Big Data defines a new generation of technologies and architectures that efficiently extracts value from very large volumes of data through high velocity capture, discovery, storage and analysis.
Real Time Streaming
Processing large data streams at or near real-time with the goal of running “continuous queries” against it to produce real time analytics. CCI has worked with many open source frameworks in this area to provide solutions for our clients. Specifically, it has experience working with the following commonly used open source streaming frameworks:
Apache Spark Streaming runs on Apache Spark to provide processing and analysis of both real time and historical data. It uses DStream – a discretized stream – to represent a continuous stream of data. It enables a high volume, scalable, and fault-tolerant processing of live data streams. Spark also comes with tools to facilitate machine learning and graph processing on these streams.

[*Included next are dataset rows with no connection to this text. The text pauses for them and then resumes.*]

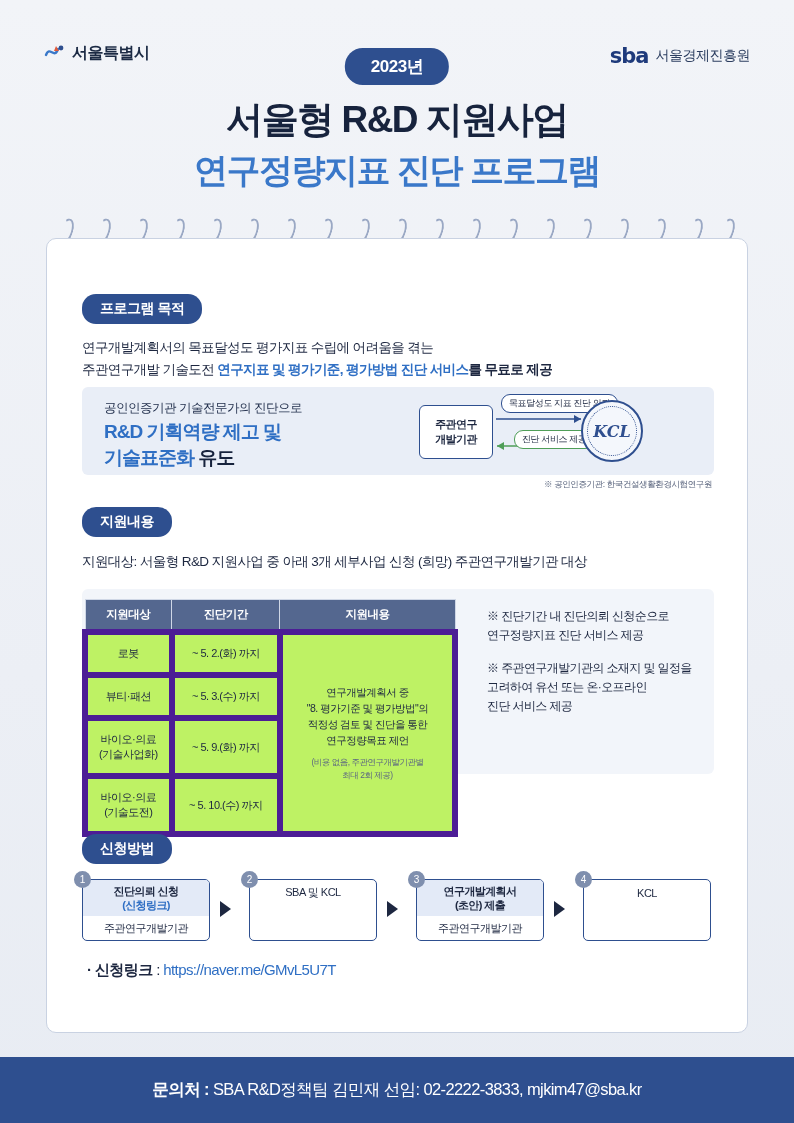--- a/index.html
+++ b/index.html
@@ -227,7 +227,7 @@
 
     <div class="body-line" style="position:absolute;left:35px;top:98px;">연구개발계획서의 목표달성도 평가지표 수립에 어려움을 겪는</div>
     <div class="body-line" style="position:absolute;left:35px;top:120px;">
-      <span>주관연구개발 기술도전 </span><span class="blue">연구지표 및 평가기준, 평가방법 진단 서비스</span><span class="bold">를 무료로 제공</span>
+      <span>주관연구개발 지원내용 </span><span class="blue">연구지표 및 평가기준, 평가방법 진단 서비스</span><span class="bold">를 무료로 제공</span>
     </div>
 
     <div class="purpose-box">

Apache Storm provides event collection at massive scale. It provides real time processing and includes batch support through Trident – a high level abstraction for real time computing over Storm. It supports building stream processing logic in multiple languages, and guarantees delivery of data.
Apache Fink Streaming is a distributed stream processing engine that provides accurate results, even for out-of-sequence or delayed data. It maintains exactly-once application state to provide a robust streaming solution that is stateful and possesses an ability to seamlessly recover from failures. It performs well at large scale, with high volume and low latency characteristics.
Kafka Streams simplify application development by building on the Kafka producer and consumer libraries and leveraging the native capabilities of Kafka to offer data parallelism, distributed coordination, fault tolerance, and operational simplicity. It is best suited for streaming applications that use Kafka in their data pipeline.
Batch Processing
CCI has used the “Big Data” infrastructure to solve a major telecommunication company’s data processing bottleneck for reporting purposes. Call center tracking data had grown exponentially pushing up against a performance limitation causing a 48 hour delay in availability of the data for external application in the data warehouse staging systems. The scale issues in ETL and in the central data stores were forcing the organization to either compromise on data requirements reducing both scope and granularity of the data collected or committing sizable amounts of capital to expand infrastructure with diminishing returns on performance.
CCI delivered a fully integrated, highly scalable, and low-cost ETL solution based on Hadoop “Big Data” infrastructure to support their growing data needs. The system ingests data from workflow database, transform it, stores it in high volume store, and exports it to various data marts in time for generation of business reports. It runs on low-cost commodity hardware on clustered instances within the corporate cloud, and is projected to provide a linear growth path with minimal performance impact.